CONDOMINIUM WITH ARTIST RESIDENCY

SUGAR HILL STUDIO PROGRAM
Brooklyn and Harlem, New York
2013–c.2021

Sugar Hill Capital Partners

Piggybacking Tactics Employed:
Inhabit a Niche

Icon_niche 1C.png

Residual Spaces can be found within sites that are otherwise occupied, sometimes in the basements and former mechanical spaces of older buildings. Sugar Hill Capital Partners (SHCP), for example, once provided studio space to local artists in its renovated basement spaces in Harlem and Brooklyn either “for trade” or at subsidized rates. THE SUGAR HILL STUDIO PROGRAM combined its founder’s passion for art with his company’s aim to recapture underutilized spaces in the apartment buildings they owned and operated. Artists living within a 30-block radius of one of SHCP’s properties were eligible to apply for a one-year lease on available studios. At the end of their residency, Sugar Hill collected a “substantial artwork” as payment for use of the space.

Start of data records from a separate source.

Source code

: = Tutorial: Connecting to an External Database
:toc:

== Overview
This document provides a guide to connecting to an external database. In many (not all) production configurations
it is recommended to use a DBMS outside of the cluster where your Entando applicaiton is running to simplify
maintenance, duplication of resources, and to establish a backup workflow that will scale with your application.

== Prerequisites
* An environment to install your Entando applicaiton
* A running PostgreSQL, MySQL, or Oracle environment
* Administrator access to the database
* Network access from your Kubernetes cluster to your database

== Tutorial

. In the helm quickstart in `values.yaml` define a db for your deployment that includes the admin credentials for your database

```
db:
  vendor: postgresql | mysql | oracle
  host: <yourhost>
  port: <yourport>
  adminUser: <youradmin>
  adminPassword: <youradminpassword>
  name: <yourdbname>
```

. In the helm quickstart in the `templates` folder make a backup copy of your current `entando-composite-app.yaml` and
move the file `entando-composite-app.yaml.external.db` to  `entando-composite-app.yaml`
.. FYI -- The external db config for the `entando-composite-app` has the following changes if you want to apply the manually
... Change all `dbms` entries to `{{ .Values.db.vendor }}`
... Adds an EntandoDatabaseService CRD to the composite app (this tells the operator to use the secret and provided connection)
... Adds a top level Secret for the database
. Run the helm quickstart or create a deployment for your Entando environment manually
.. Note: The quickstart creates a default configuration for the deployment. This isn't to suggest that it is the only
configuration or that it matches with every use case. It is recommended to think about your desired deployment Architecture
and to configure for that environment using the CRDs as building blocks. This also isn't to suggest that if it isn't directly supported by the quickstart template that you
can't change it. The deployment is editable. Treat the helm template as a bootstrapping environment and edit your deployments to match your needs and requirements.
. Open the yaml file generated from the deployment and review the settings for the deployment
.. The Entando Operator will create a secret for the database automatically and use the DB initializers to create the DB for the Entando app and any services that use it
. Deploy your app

A cynical assessment of this program might view this arrangement as mildly exploitative—basements, after all, do not generally constitute ideal studio space. But as one participant put it, “artists in New York City are of course grateful for any space they can get.” She further noted what she viewed as SHCP’s generally “good intentions” and the unprecedented nature of the studio program’s efforts to connect emerging artists with local studio space and private collectors. Nonetheless, when viewed in relation to SHCP’s practice of acquiring, upgrading, and in some cases deregulating previously rent-stabilized buildings, troubling questions about gentrification and displacement can also be posed. SHCP quietly ended its artist residency program sometime in the early 2020s—a casualty, perhaps, of the pandemic or of SHCP’s recent financial challenges.